• **Task prompt**:
Leaving out every line before the one with "Unit (NWAU), 2015", write out the rest of the records below exactly.

(Records from a data source)
☆ ☆ ☆ ☆ ☆

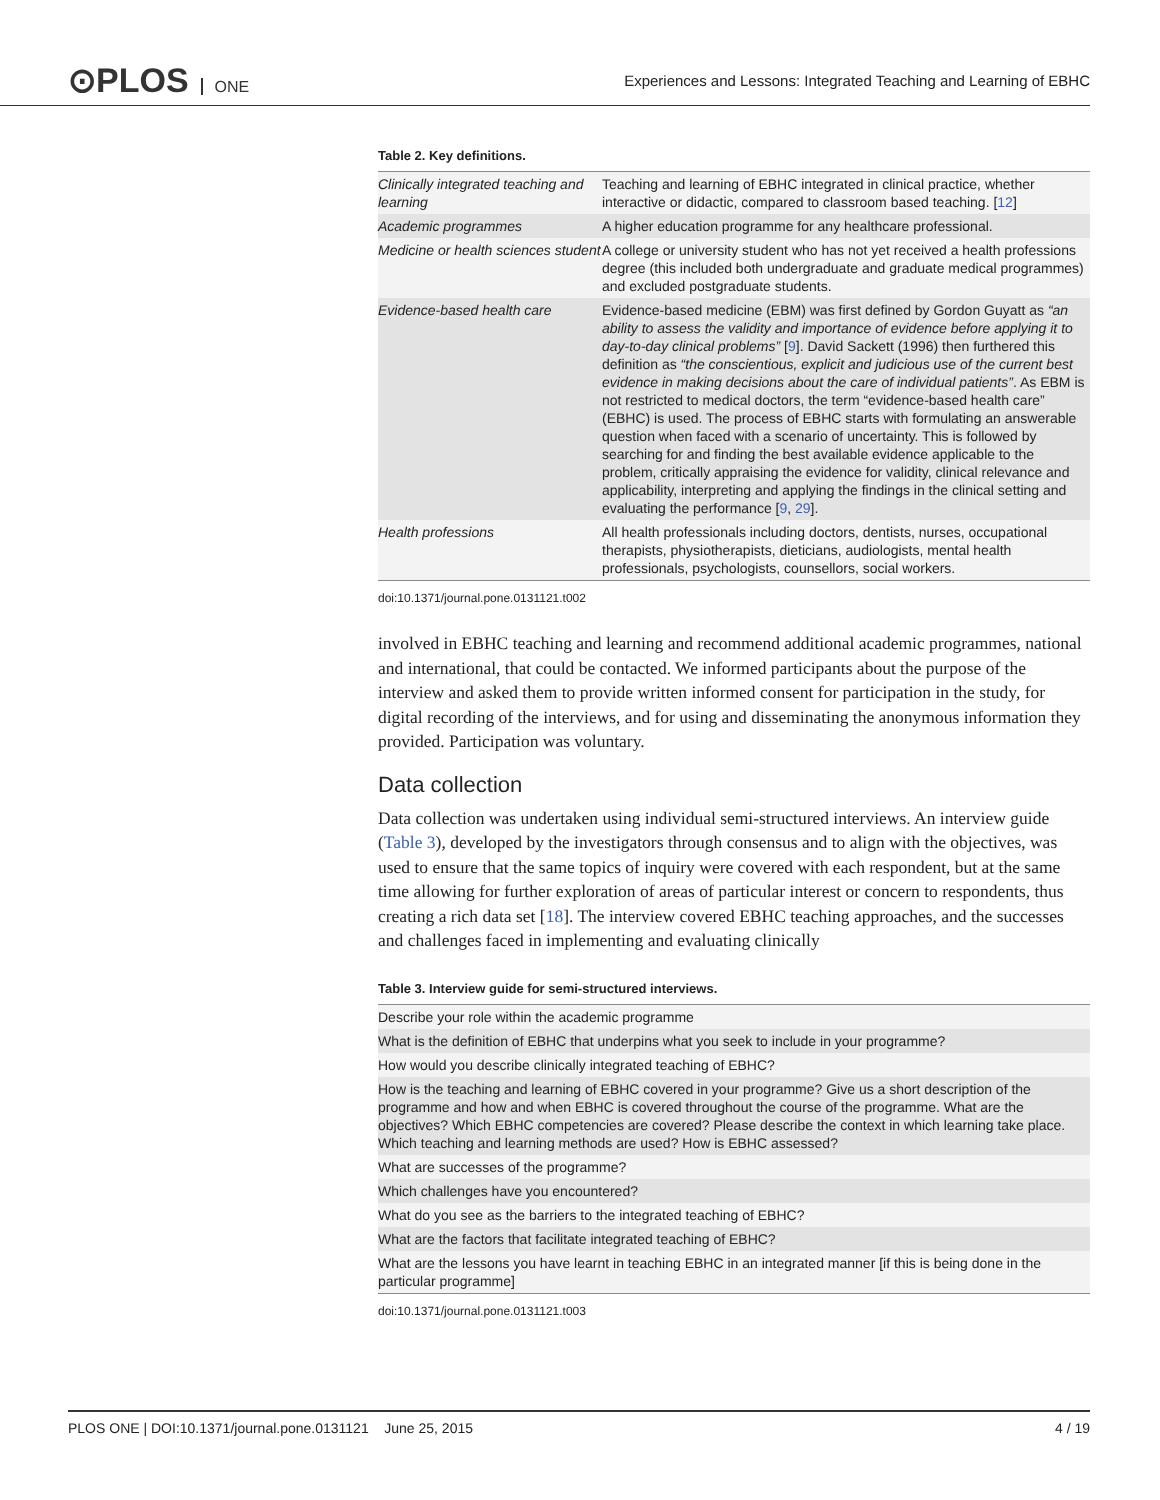⊙PLOS ONE
Experiences and Lessons: Integrated Teaching and Learning of EBHC
Table 2. Key definitions.
| Clinically integrated teaching and learning | Teaching and learning of EBHC integrated in clinical practice, whether interactive or didactic, compared to classroom based teaching. [ 12 ] |
| Academic programmes | A higher education programme for any healthcare professional. |
| Medicine or health sciences student | A college or university student who has not yet received a health professions degree (this included both undergraduate and graduate medical programmes) and excluded postgraduate students. |
| Evidence-based health care | Evidence-based medicine (EBM) was first defined by Gordon Guyatt as “an ability to assess the validity and importance of evidence before applying it to day-to-day clinical problems” [ 9 ]. David Sackett (1996) then furthered this definition as “the conscientious, explicit and judicious use of the current best evidence in making decisions about the care of individual patients” . As EBM is not restricted to medical doctors, the term “evidence-based health care” (EBHC) is used. The process of EBHC starts with formulating an answerable question when faced with a scenario of uncertainty. This is followed by searching for and finding the best available evidence applicable to the problem, critically appraising the evidence for validity, clinical relevance and applicability, interpreting and applying the findings in the clinical setting and evaluating the performance [ 9 , 29 ]. |
| Health professions | All health professionals including doctors, dentists, nurses, occupational therapists, physiotherapists, dieticians, audiologists, mental health professionals, psychologists, counsellors, social workers. |
doi:10.1371/journal.pone.0131121.t002
involved in EBHC teaching and learning and recommend additional academic programmes, national and international, that could be contacted. We informed participants about the purpose of the interview and asked them to provide written informed consent for participation in the study, for digital recording of the interviews, and for using and disseminating the anonymous information they provided. Participation was voluntary.
Data collection
Data collection was undertaken using individual semi-structured interviews. An interview guide (Table 3), developed by the investigators through consensus and to align with the objectives, was used to ensure that the same topics of inquiry were covered with each respondent, but at the same time allowing for further exploration of areas of particular interest or concern to respondents, thus creating a rich data set [18]. The interview covered EBHC teaching approaches, and the successes and challenges faced in implementing and evaluating clinically
Table 3. Interview guide for semi-structured interviews.
| Describe your role within the academic programme |
| What is the definition of EBHC that underpins what you seek to include in your programme? |
| How would you describe clinically integrated teaching of EBHC? |
| How is the teaching and learning of EBHC covered in your programme? Give us a short description of the programme and how and when EBHC is covered throughout the course of the programme. What are the objectives? Which EBHC competencies are covered? Please describe the context in which learning take place. Which teaching and learning methods are used? How is EBHC assessed? |
| What are successes of the programme? |
| Which challenges have you encountered? |
| What do you see as the barriers to the integrated teaching of EBHC? |
| What are the factors that facilitate integrated teaching of EBHC? |
| What are the lessons you have learnt in teaching EBHC in an integrated manner [if this is being done in the particular programme] |
doi:10.1371/journal.pone.0131121.t003
PLOS ONE | DOI:10.1371/journal.pone.0131121 June 25, 2015 4 / 19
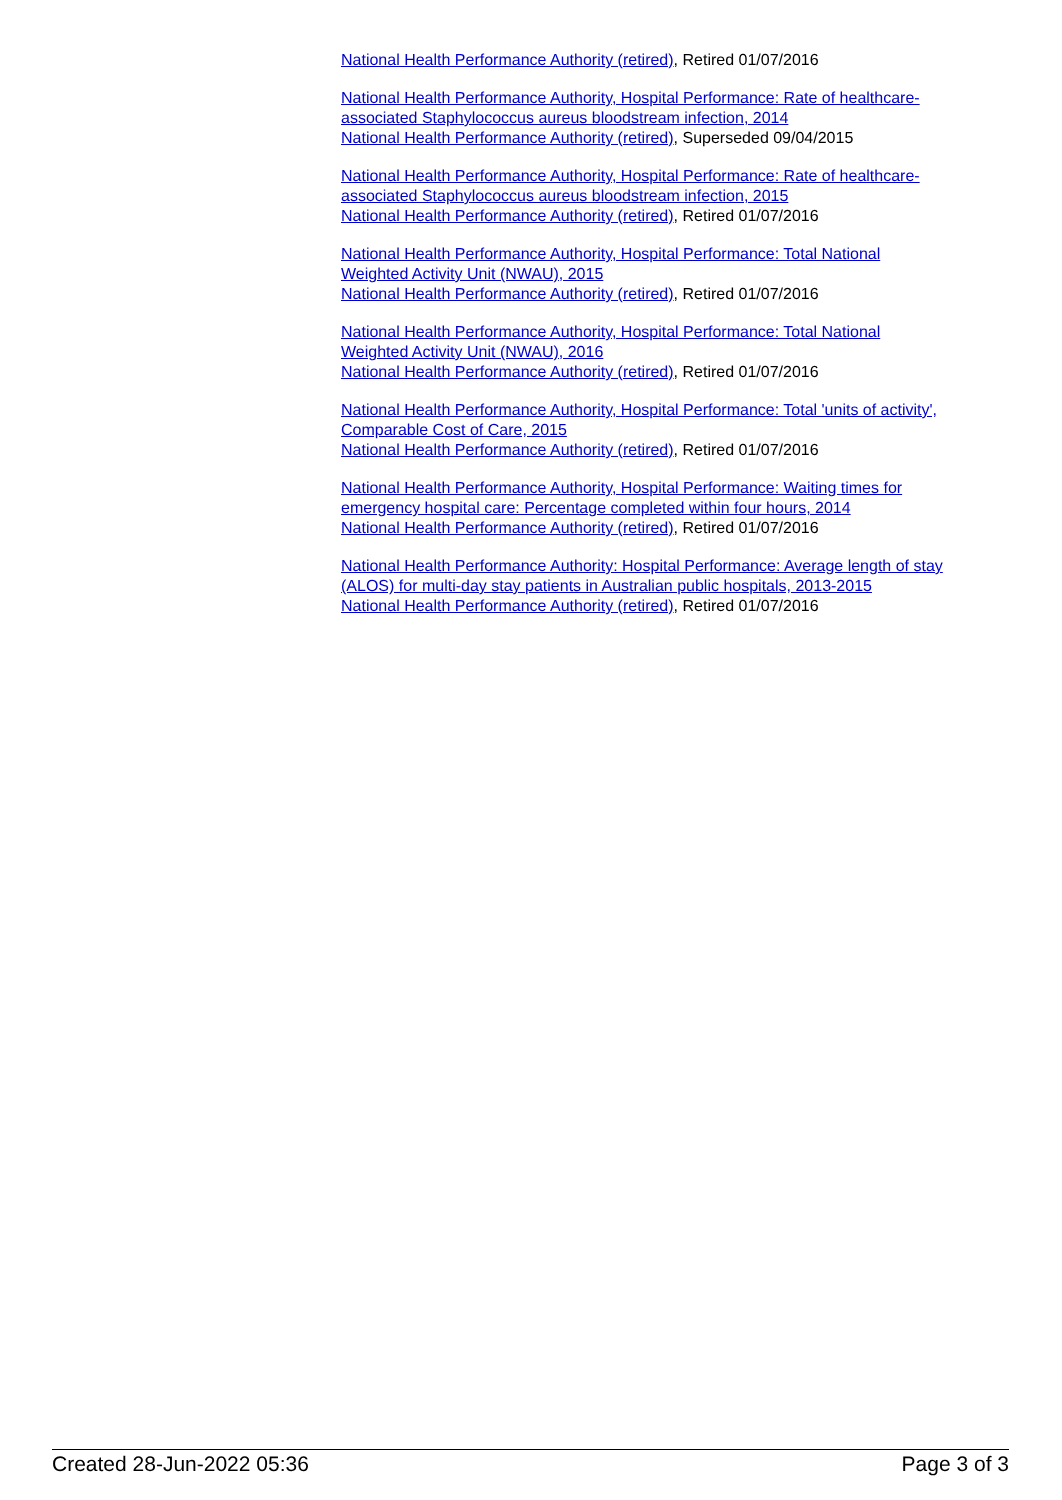National Health Performance Authority (retired), Retired 01/07/2016
National Health Performance Authority, Hospital Performance: Rate of healthcare-associated Staphylococcus aureus bloodstream infection, 2014
National Health Performance Authority (retired), Superseded 09/04/2015
National Health Performance Authority, Hospital Performance: Rate of healthcare-associated Staphylococcus aureus bloodstream infection, 2015
National Health Performance Authority (retired), Retired 01/07/2016
National Health Performance Authority, Hospital Performance: Total National Weighted Activity Unit (NWAU), 2015
National Health Performance Authority (retired), Retired 01/07/2016
National Health Performance Authority, Hospital Performance: Total National Weighted Activity Unit (NWAU), 2016
National Health Performance Authority (retired), Retired 01/07/2016
National Health Performance Authority, Hospital Performance: Total 'units of activity', Comparable Cost of Care, 2015
National Health Performance Authority (retired), Retired 01/07/2016
National Health Performance Authority, Hospital Performance: Waiting times for emergency hospital care: Percentage completed within four hours, 2014
National Health Performance Authority (retired), Retired 01/07/2016
National Health Performance Authority: Hospital Performance: Average length of stay (ALOS) for multi-day stay patients in Australian public hospitals, 2013-2015
National Health Performance Authority (retired), Retired 01/07/2016
Created 28-Jun-2022 05:36 Page 3 of 3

☆ ☆ ☆ ☆ ☆

• **Exercise answer**:
National Health Performance Authority, Hospital Performance: Total National Weighted Activity Unit (NWAU), 2015
National Health Performance Authority (retired), Retired 01/07/2016
National Health Performance Authority, Hospital Performance: Total National Weighted Activity Unit (NWAU), 2016
National Health Performance Authority (retired), Retired 01/07/2016
National Health Performance Authority, Hospital Performance: Total 'units of activity', Comparable Cost of Care, 2015
National Health Performance Authority (retired), Retired 01/07/2016
National Health Performance Authority, Hospital Performance: Waiting times for emergency hospital care: Percentage completed within four hours, 2014
National Health Performance Authority (retired), Retired 01/07/2016
National Health Performance Authority: Hospital Performance: Average length of stay (ALOS) for multi-day stay patients in Australian public hospitals, 2013-2015
National Health Performance Authority (retired), Retired 01/07/2016
Created 28-Jun-2022 05:36 Page 3 of 3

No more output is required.